Plain ole good manners, then, apply in all of our relationships. Family, of course, and that's a place to employ good manners as we grow up and recognize the differences in family members. Friendships, too, deserve the very best of our good intentions, especially as we cultivate friendships to span our lifetime based on similar personalities, talents or believes in common. I have one or two friends whom I have known since pre-school days, and while we are so very different, I cherish those differences and am flattered to hear from them. I guess that's why I like Christmas cards so much.

Romantic relationships can thrive or crash because of manners and how we monitor our behavior, giving the best to our closest relationships and allowing ourselves to trust our partner. And business relationships are absolutely the place for plain ole good manners, and in every single dealing between buyers and sellers, and are just as important as personal friendships. The act of doing business should spring from the honest exchange of offer and acceptance. Someone wants something and someone else has it to offer. No need to turn away and project rejection towards the person who has something to sell, or to leave a hint of an unclear message. No need to leave a lingering negative impression in a sales situation, or even the offer. No need to tell them that you don't like their product or service. Instead, tell them it is not what you need.
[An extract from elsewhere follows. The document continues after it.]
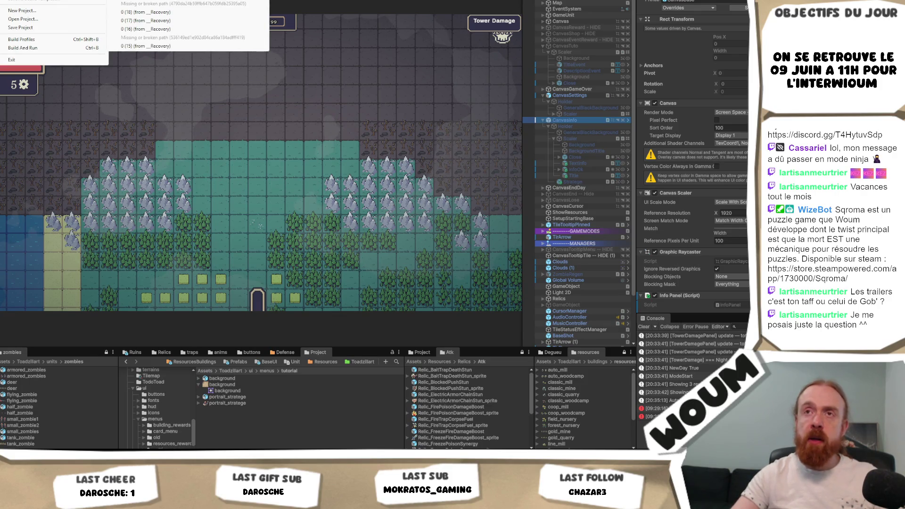
key(Return)
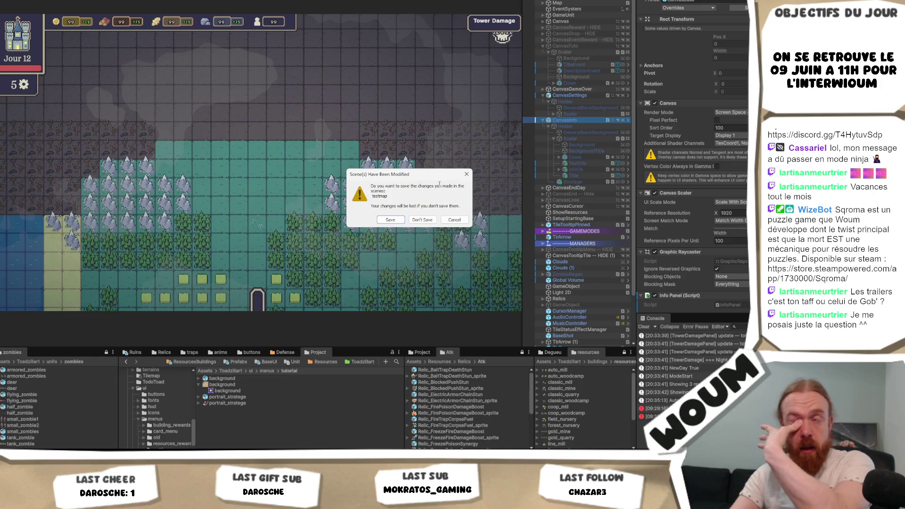
click(391, 220)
That's it, really. Not what you are looking for.

So, that friend who is not really a friend? They're not what you need. And that lover who betrays you? Whew! That's not what you need. Thank-you, I-wish-you-well, but, it-is-not-what-I-need-right-now. Hmmm. A good mantra!

I made a decision, and it will simplify by business and immediately it calmed my mind. I am leaving my new web design folks and going back to my old web guy. I feel so calm with this decision. No, thank you. I wish you well, but I need something else just now. Southern, yes. Plain ole good manners, I believe so.

1 comment:

Anonymous said...

I don't think it's so much a southern thing as a maturity thing. In life, we learn lessons about so many things. On that journey, we also learn about how we liked to be treated, and treat others in that same way. (And, yes, this comes from a rude, city-livin' New Englander!)
I applaud you in making the decision to try something, such as a new web team, and also for realizing that it wasn't the right fit for you. Your inner voice (from experience?) can be the best guide for you. And, to have your mind at ease is one of the most important things you can have: peace.